Was derzeit in der Medienmitteilung der FDP Baselland zu lesen ist, sind ziemliche "Luftschlösser". Nicht jeder Kanton ist gleich aufgebaut und gleich ausgerichtet. Die eher zentrale Aufgabenlösung in Basel-Landschaft hat in Sachen Steuerbelastung (Kanton und Gemeinde) z.B. gegenüber Solothurn wesentliche Vorteile.
Setzen wir Kantons- und Gemeindesteuer Waldenburg (effektiv 167%) in Vergleich zu Bottmingen (effektiv 142%), so zahlt der Bottminger nur 15% Steuern weniger als der Waldenburger. In Solothurn zahlt man in Kleinlützel (effektiv 247%) und in Feldbrunnen (effektiv 162%). In der steuergünstigen Gemeinde in Solothurn zahlt man somit 34% weniger Steuern. Vielleicht lösen die Baselbieter ihre Aufgaben doch kostengünstig und effizient. Es sind ja in Basel-Landschaft noch andere Gebietsreformen und Zusammenschlüsse in der normalen Planung enthalten.
Bei "modernster Steuergesetzgebung" sind die Gestaltungsmöglichkeiten im Steuerharmonisierungsgesetz ziemlich eingeschränkt. Vielleich denkt die FDP BL an Experimente wie in Luzern oder Obwalden, aber auch in Schwyz wachsen die Bäume nicht in den Himmel. Was man aber dem Baselbiet zugute halten kann: eine fortschrittliche Familienbesteuerung. Diese führt auch dazu, dass einige wenig verdienende Familienhaushalte keine direkten Steuern zahlen, aber sehr wohl die Mehrwertsteuer entrichten. Bei diesen Haushalten kann die Partei nicht mehr mit dem Slogan locken "Wir senken die Steuern!". Über die Steuerbelastung versuchen einige Parteien ihre Anliegen durchzusetzen.
In den Ideen der FDP BL wird auch zu wenig unterschieden zwischen Sach- und Personalaufwand. Übrigens ist die Reform der Pensionskasse einfach ein Bestandteil des Personalaufwands. Dieser wird sich bei Kanton und Gemeinden beim jetzigen Beitragsprimat (öffentliche Arbeitgeber) nicht gross unterscheiden.

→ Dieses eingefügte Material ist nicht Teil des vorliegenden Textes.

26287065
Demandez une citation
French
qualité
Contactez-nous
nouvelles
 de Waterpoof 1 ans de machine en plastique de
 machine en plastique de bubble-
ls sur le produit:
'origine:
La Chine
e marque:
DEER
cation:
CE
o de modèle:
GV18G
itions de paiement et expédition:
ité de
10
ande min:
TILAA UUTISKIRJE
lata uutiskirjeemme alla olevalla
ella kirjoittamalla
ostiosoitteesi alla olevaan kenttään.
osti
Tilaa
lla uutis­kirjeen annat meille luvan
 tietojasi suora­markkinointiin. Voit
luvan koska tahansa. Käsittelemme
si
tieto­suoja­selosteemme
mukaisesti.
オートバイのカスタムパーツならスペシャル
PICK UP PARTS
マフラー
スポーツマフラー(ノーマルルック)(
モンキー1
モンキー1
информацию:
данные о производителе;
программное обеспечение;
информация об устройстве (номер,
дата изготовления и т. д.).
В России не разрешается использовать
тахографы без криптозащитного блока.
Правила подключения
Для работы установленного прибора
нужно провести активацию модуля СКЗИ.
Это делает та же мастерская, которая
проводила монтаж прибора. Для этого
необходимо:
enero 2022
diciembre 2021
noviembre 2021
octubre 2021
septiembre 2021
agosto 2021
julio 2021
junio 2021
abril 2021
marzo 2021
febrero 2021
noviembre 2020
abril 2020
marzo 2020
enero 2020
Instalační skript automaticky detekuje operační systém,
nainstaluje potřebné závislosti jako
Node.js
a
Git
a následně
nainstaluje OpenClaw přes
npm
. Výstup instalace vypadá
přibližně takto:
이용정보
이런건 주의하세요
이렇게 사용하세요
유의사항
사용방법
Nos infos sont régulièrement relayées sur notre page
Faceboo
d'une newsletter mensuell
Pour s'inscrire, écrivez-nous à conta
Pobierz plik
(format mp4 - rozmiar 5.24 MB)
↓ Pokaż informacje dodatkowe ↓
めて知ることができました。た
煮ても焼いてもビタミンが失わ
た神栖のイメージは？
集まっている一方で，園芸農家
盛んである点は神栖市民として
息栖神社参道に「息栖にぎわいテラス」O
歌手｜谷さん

Die Ausgaben in Baselland sind in den Bereichen Gesundheit, Bildung, Soziales und Alter gewachsen. Das wären die Themen, mit denen sich die FDP beschäftigen soll und – falls sie es kann – geeignete Lösungen vorschlagen, die unsere Gesellschaft weiterbringen. Der FDP ist auch zu wünschen, dass sie eine bestimmte Linie einhält – z.B., was sie vor kurzem im Landrat über eine Motion gefordert hat (steuerneutrale Einführung des Krankheitskosten-Selbstbehalts).